Start of PROVIDED PASSAGE
Free Speech is under assault by the Trump Administration.
At least, that is what we are told by numerous academics, each of whom is outraged that the Trump Administration is choosing not to spend taxpayer dollars with colleges and universities whose behavior they find obnoxious and intolerable. Those same academics go on to tell us that withholding government funds from colleges and universities is “coercive” and they “reject” it.
As leaders of America’s colleges, universities, and scholarly societies, we speak with one voice against the unprecedented government overreach and political interference now endangering American higher education. We are open to constructive reform and do not oppose legitimate government oversight. However, we must oppose undue government intrusion in the lives of those who learn, live, and work on our campuses. We will always seek effective and fair financial practices, but we must reject the coercive use of public research funding.
As of 10AM Eastern Time today (April 28, 2025), this open letter from the American Association of Colleges and Universities had garnered 523 signatures, and counting.
As I have stated many times for many years, Free Speech is a moral imperative. Not merely is it woven into the fabric of the United States Constitution, but even before there was a Constitution there was a moral obligation to hear even dissident voices.
Yet nothing in this world comes without consequence, and even freedom comes with a price that must be paid. Whether we wish to pay the price or not is irrelevant—the price of freedom is exactly what it is.
This is true throughout the United States. It is true in the groves of academe. It is true everywhere.
America’s academics can “reject” President Trump’s actions to their heart’s content. They will not escape the consequences both of their speech and their rejection.
Violence And Hate Are Not Speech
We must be clear on one key point: violence is not speech. Hatred is not speech.
Where people indulge, endorse, or allow violence and hatred, they are not engaging in speech.
We must bear this in mind as we apprehend this open letter from America’s academics, because violence and hatred are very much the context for the issues it raises regarding access to taxpayer dollars.
Specifically, America’s academics are challenging decisions such as that by Secretary of Education Linda McMahon to pull billions of dollars in grants and contracts from Harvard University owing to its failure to take a strong stance against antisemitism by both students and faculty.
End of PROVIDED PASSAGE
Start of RECORD EXTRACTS
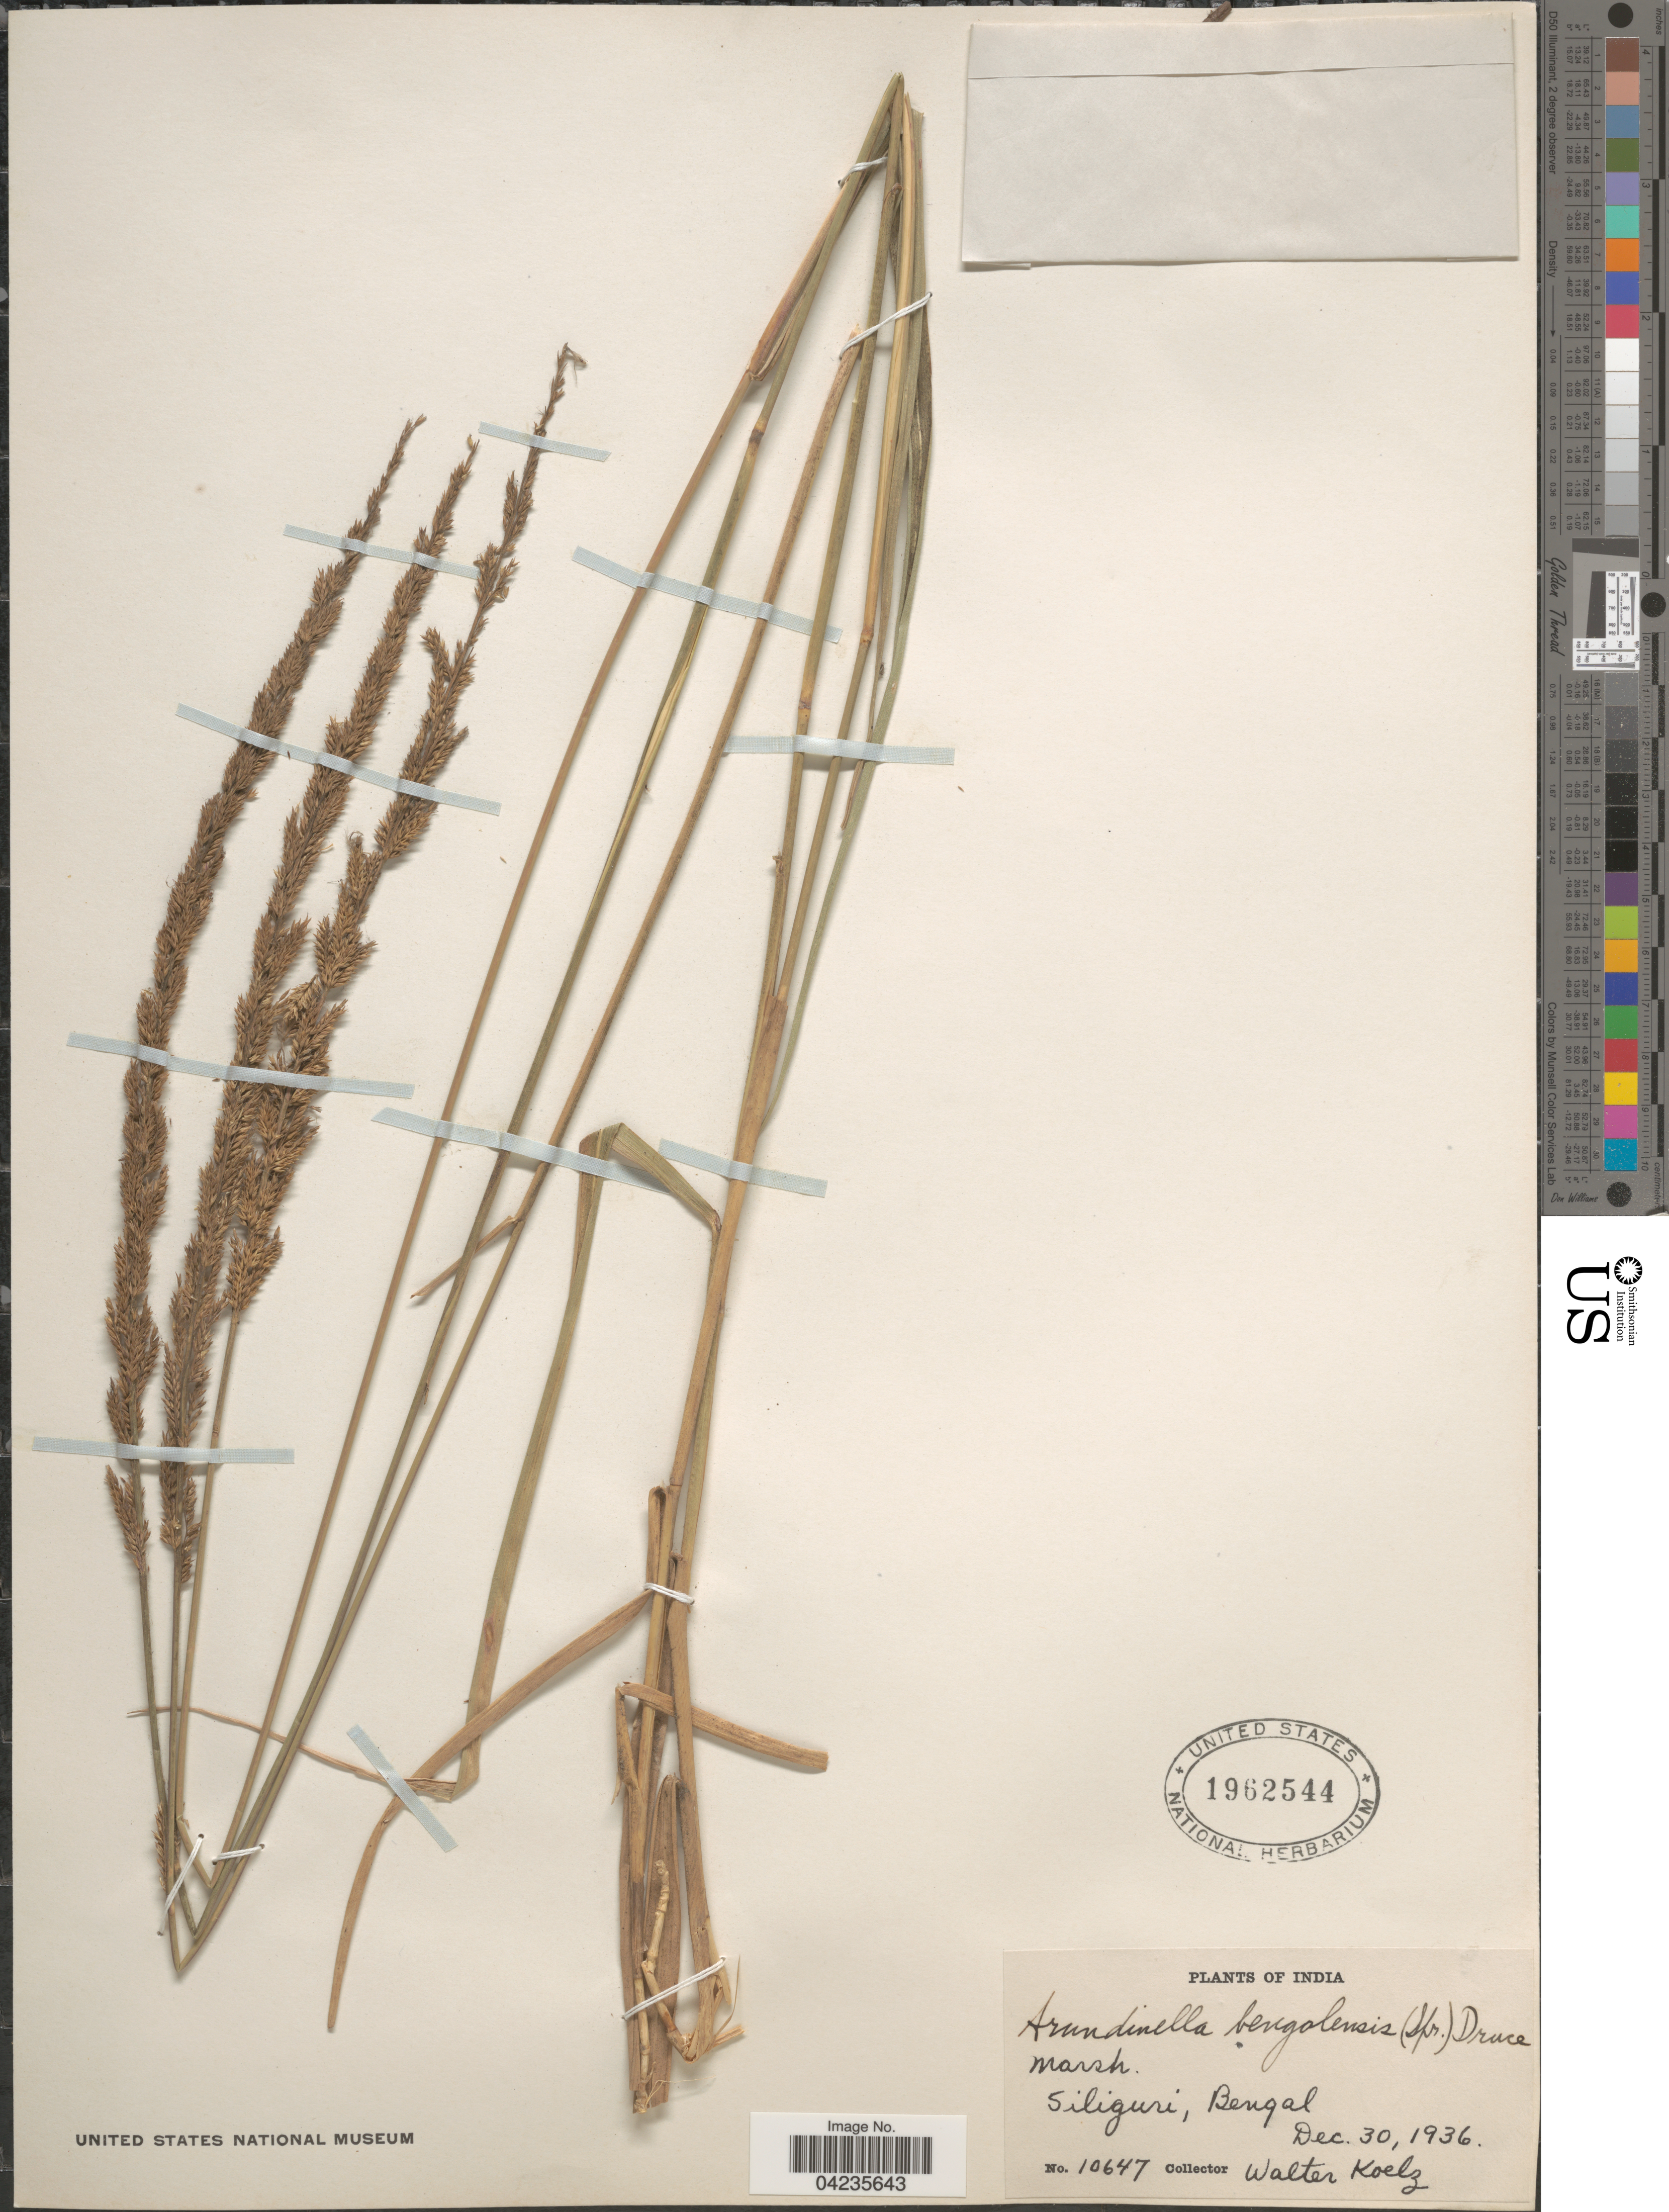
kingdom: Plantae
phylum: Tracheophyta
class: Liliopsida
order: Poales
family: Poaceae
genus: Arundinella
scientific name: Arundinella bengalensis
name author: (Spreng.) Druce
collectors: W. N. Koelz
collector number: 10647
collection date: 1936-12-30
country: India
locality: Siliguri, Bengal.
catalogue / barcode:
End of RECORD EXTRACTS
● **INSTRUCTIONS**:
A: In the essay on academic free speech, what kinds of institutions do the signers of the open letter say they lead?
B: According to the essay on academic free speech, how many signatures had the open letter gathered as of 10AM Eastern Time on April 28, 2025?
C: Pick up the essay on academic free speech right after its last sentence and carry it forward.
The records have no connection to the essay on academic free speech.

● **PER-TASK OUTPUTS**:
A: Colleges, universities, and scholarly societies.

B: 523 signatures.

C:
The departments of Education; Health and Human Services; and the US General Services Administration announced Monday they are reviewing $8.7 billion in grants and more than $255 million worth of contracts between Harvard, its affiliates and the federal government, according to a news release.
“Harvard has served as a symbol of the American Dream for generations – the pinnacle aspiration for students all over the world to work hard and earn admission to the storied institution,” Secretary of Education Linda McMahon said in a statement.
“Harvard’s failure to protect students on campus from anti-Semitic discrimination - all while promoting divisive ideologies over free inquiry - has put its reputation in serious jeopardy. Harvard can right these wrongs and restore itself to a campus dedicated to academic excellence and truth-seeking, where all students feel safe on its campus.”
This is what the signatories to the open letter above consider to be the “coercive use of public research funding."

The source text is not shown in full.